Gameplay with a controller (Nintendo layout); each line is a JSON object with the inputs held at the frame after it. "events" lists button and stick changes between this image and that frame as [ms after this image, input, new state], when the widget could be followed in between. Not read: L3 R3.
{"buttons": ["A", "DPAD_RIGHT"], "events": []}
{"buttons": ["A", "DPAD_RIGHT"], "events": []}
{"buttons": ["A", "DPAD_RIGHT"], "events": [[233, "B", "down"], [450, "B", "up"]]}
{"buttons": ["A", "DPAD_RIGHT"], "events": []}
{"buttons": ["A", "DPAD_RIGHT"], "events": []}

---

#### WHAT YOU ARE ASKED TO DO
Write the whole listing out again, exactly as it appears above.

#### TASK RESPONSE
Gameplay with a controller (Nintendo layout); each line is a JSON object with the inputs held at the frame after it. "events" lists button and stick changes between this image and that frame as [ms after this image, input, new state], when the widget could be followed in between. Not read: L3 R3.
{"buttons": ["A", "DPAD_RIGHT"], "events": []}
{"buttons": ["A", "DPAD_RIGHT"], "events": []}
{"buttons": ["A", "DPAD_RIGHT"], "events": [[233, "B", "down"], [450, "B", "up"]]}
{"buttons": ["A", "DPAD_RIGHT"], "events": []}
{"buttons": ["A", "DPAD_RIGHT"], "events": []}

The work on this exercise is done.